Hello. new to the site, but i still have a question for you guys. i have recently purchased a 1980 Frontier wood stove. i need to know what the clearance to combustables is for it. it has the tag but it says 49 inches from the back of the stove to the wall. that seams excessive. if this is the case i have heard that i can build a back shield of some material that will allow me to move the stove to half that distance. not sure if that is true. i trust the person that is telling me that though. i have 1/8 inch stainless plates that i was going to make it out of if that is the case.
Also the bottom of the stove has a plate on it to reduce the distance on the bottom i assume, i am wandering if i can just do some sort of durrock and then a layer of tile and use that for the harth. 
Any info would be greatly appreciated

Thanks


----------



## begreen (May 25, 2011)

Welcome Donn. 48" is pretty huge. Usually it's 36" from the rear for this vintage stove. Can you post a picture of the plate and of the stove? 

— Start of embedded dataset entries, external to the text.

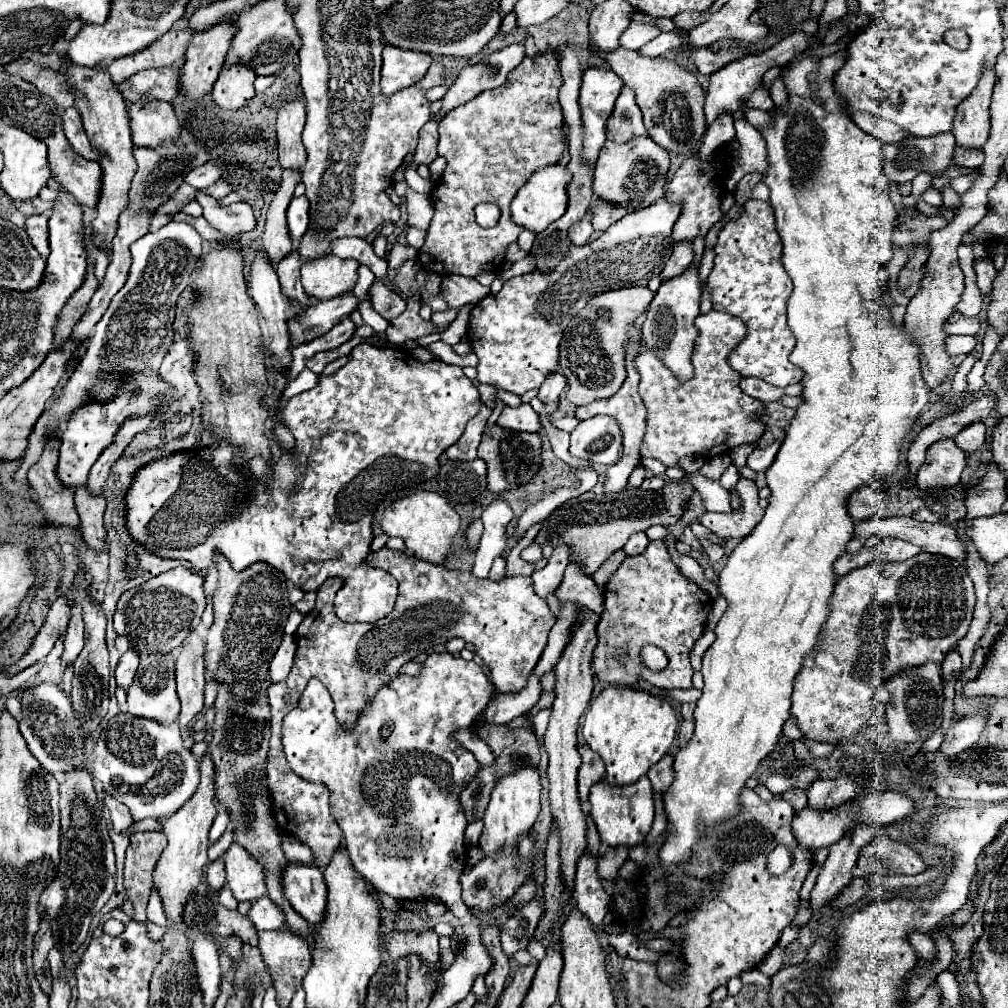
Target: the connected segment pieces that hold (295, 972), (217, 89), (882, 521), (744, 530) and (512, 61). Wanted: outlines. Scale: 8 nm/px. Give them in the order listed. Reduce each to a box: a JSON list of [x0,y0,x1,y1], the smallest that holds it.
[[258,928,312,1006],[212,66,254,108],[854,516,966,560],[700,478,764,540],[442,42,524,112]]

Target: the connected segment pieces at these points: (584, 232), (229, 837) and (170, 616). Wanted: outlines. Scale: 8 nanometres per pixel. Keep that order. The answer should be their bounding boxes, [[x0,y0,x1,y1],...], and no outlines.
[[570,214,594,246],[208,827,233,863],[116,566,206,656]]

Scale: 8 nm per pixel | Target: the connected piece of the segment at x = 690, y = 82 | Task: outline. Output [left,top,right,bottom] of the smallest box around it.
[604,48,706,156]

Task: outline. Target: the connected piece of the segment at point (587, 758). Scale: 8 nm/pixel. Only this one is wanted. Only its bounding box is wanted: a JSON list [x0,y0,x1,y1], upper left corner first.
[578,746,604,808]

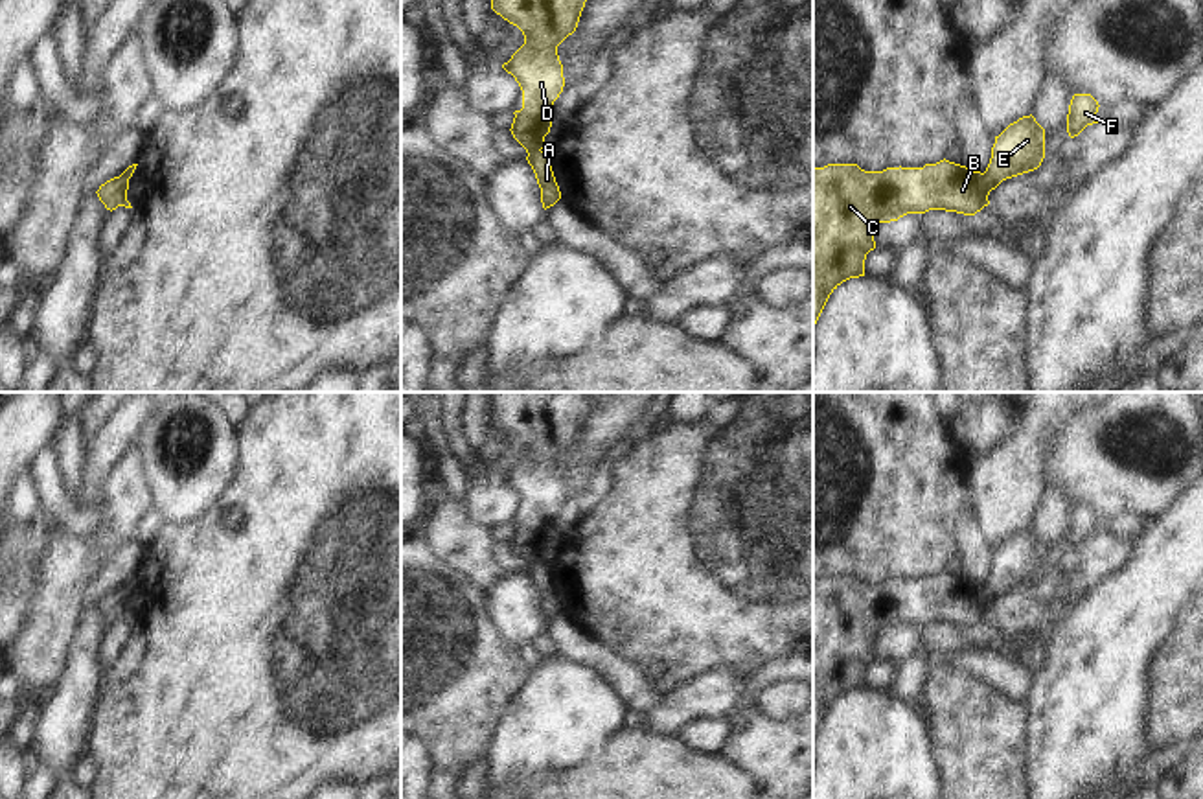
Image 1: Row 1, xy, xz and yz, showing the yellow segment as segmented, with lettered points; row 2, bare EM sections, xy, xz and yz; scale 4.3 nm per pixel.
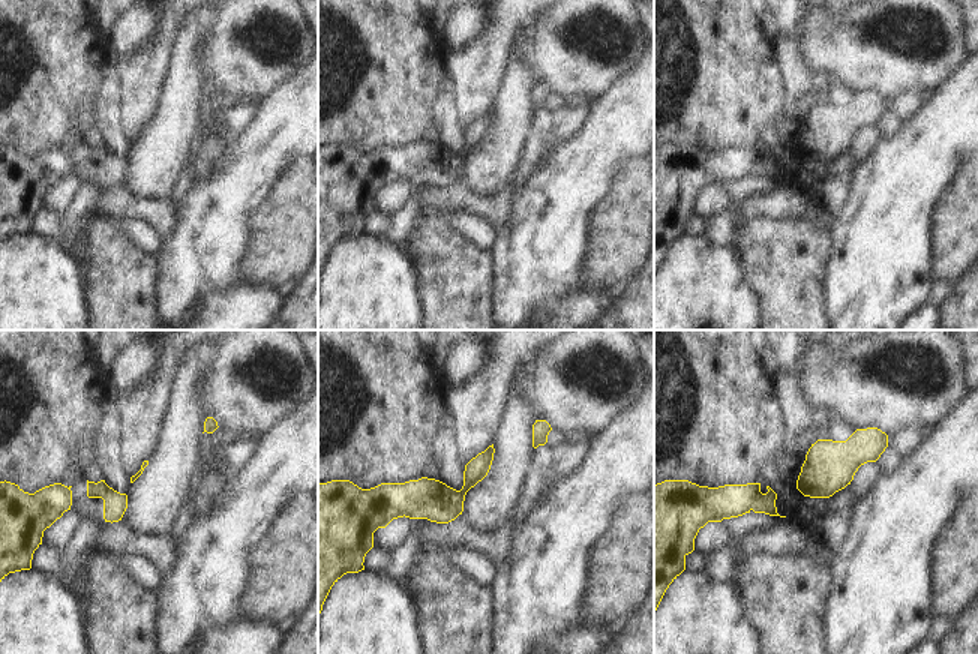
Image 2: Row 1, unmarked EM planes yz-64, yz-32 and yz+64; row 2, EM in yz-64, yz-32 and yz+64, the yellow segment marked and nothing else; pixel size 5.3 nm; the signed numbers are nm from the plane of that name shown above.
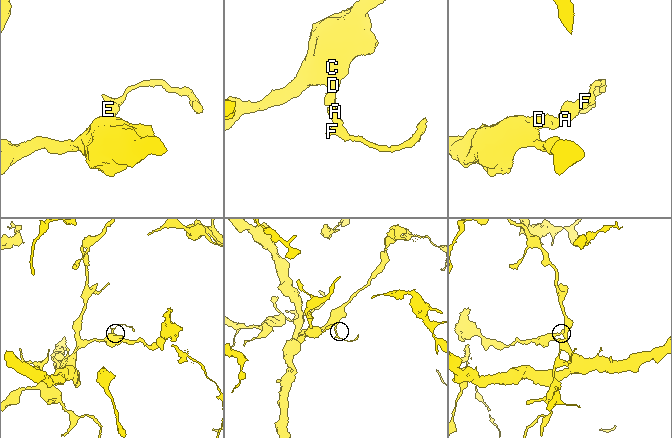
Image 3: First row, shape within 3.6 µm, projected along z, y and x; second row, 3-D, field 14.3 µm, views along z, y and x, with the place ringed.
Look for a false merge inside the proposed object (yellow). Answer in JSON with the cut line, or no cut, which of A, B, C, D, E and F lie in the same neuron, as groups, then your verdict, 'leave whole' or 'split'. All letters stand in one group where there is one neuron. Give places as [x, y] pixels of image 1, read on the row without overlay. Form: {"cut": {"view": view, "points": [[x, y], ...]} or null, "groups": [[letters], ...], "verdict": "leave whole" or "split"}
{"cut": {"view": "yz", "points": [[983, 586], [990, 602]]}, "groups": [["A", "E", "F"], ["B", "C", "D"]], "verdict": "split"}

The rear clearance can be reduced by 2/3ds with a proper, ventilated, non-combustible wall shield. A stainless steel sheet would work fine as long as it is held off the wall with at least 1" non-combustible sleeves and has a 1" air gap at the top and bottom. 
https://www.hearth.com/econtent/index.php/articles/stove_wall_clear

Is there any spec for the hearth on the back plate? Given the potential heat output of this stove I'd make the hearth insulation more robust. If this is on a combustible floor, shoot for at least R=1, which would take a build up of a layer of micore or mineral board under the layer of durock, or if that is not available, a build up of 4 layers of durock. 
https://www.hearth.com/econtent/index.php/articles/hearth_design


----------



## dinomite (May 25, 2011)

I should have mentioned that someone has also already put a clearance on the wall of around an inch and a half the whole way up the wall and left 2 inches off the floor. the only problem with this is the fact that they made it out of regular drywall. i know that it isnt considered fire rated but it has to help


----------



## begreen (May 25, 2011)

The paper on the drywall is combustible and not approved as a wall shield.


----------



## Fsappo (May 25, 2011)

are you sure it is drywall and not wonderboard or some cement board?


----------



## dinomite (May 25, 2011)

Pretty sure but i will try to get some photos of it from the back side with my phone. i will hopefully have some pics for everyone tomorrow


----------